Menurut Kouzes dan Posner, pemimpin yang efektif adalah mereka yang mampu
mengomunikasikan visi dengan penuh semangat, memberikan teladan dalam
berbicara, serta membangun koneksi emosional yang mendalam dengan komunitas
sekolah³. Oleh karena itu, pelatihan public speaking sebaiknya juga diarahkan
kepada para guru dan pimpinan sekolah, sehingga mereka dapat menjadi role model
sekaligus fasilitator dalam membina keterampilan komunikasi siswa.
5.3.
Integrasi Public Speaking dalam Kurikulum dan
Kegiatan Harian
Strategi berikutnya
adalah mengintegrasikan kegiatan public speaking dalam proses pembelajaran
sehari-hari. Presentasi kelompok, diskusi kelas, simulasi debat, serta refleksi
verbal atas materi pelajaran dapat menjadi media untuk melatih keberanian dan
kejelasan berkomunikasi. Menurut teori konstruktivisme, pengalaman belajar yang
bersifat aktif dan komunikatif akan memperkuat pemahaman dan keterlibatan siswa
secara holistik⁴.

- Data yang Diberikan -
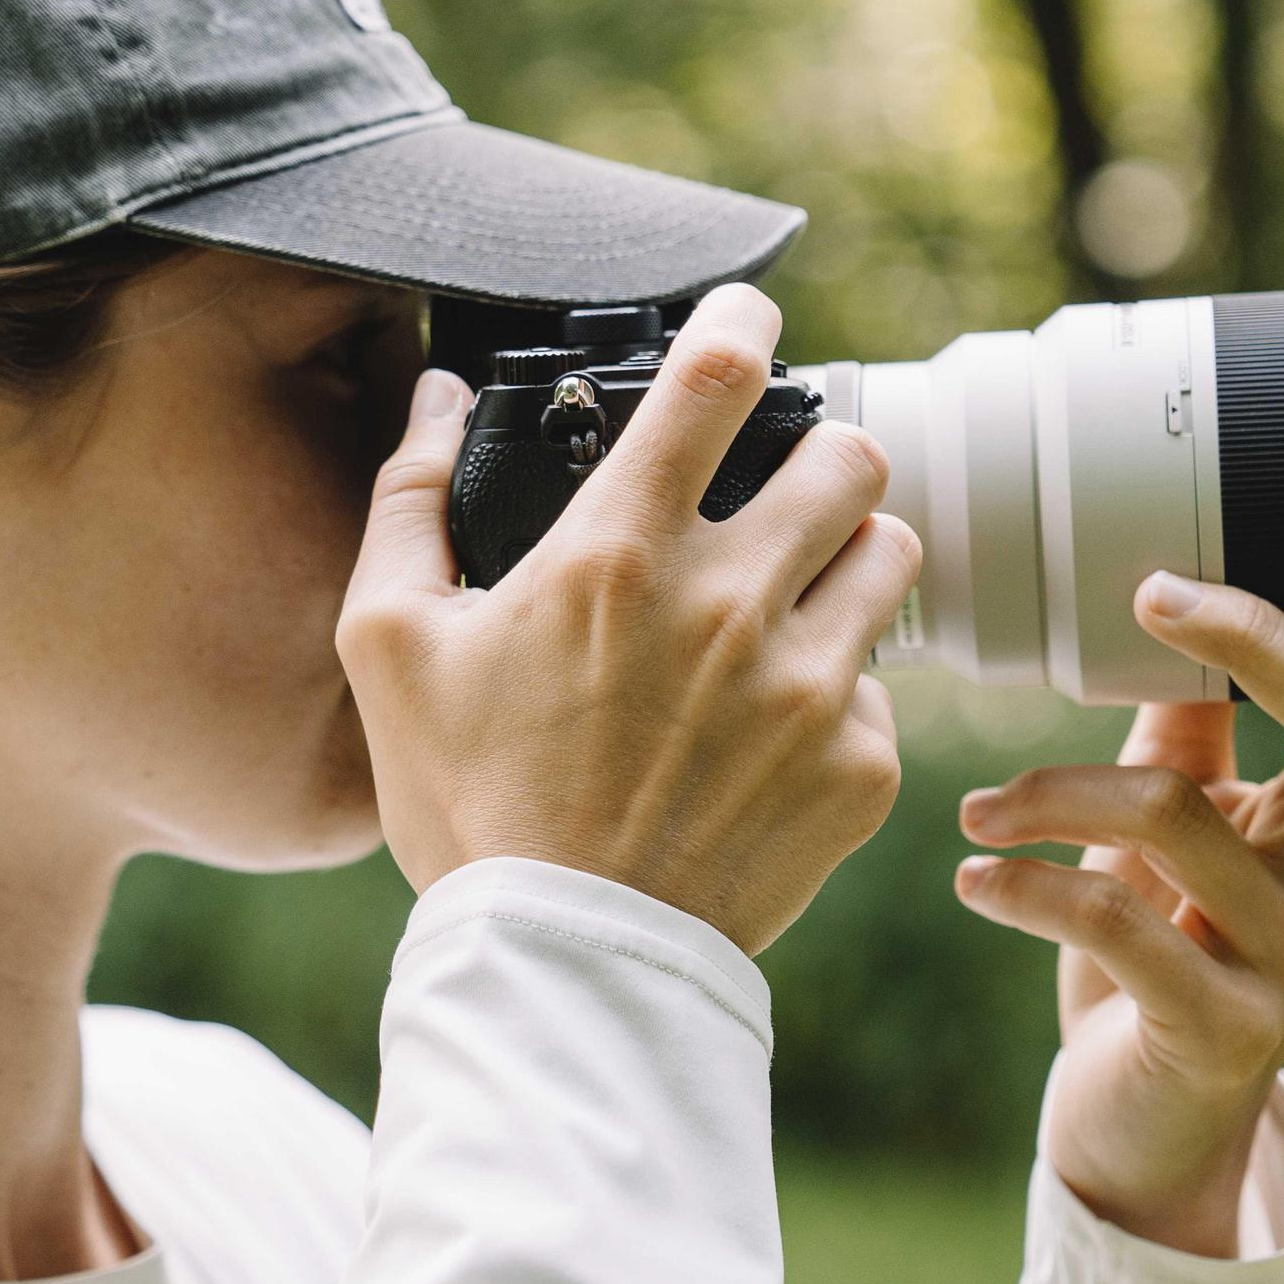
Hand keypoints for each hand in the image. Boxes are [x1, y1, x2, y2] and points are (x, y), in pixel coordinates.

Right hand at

- Petunjuk Tugas -
Ketik ulang bagian teks tentang public speaking di sekolah dari "Menurut Kouzes dan" sampai "keterampilan komunikasi siswa.", termasuk kedua ujungnya, tanpa mengubah satu kata pun.

- Jawaban -
Menurut Kouzes dan Posner, pemimpin yang efektif adalah mereka yang mampu
mengomunikasikan visi dengan penuh semangat, memberikan teladan dalam
berbicara, serta membangun koneksi emosional yang mendalam dengan komunitas
sekolah³. Oleh karena itu, pelatihan public speaking sebaiknya juga diarahkan
kepada para guru dan pimpinan sekolah, sehingga mereka dapat menjadi role model
sekaligus fasilitator dalam membina keterampilan komunikasi siswa.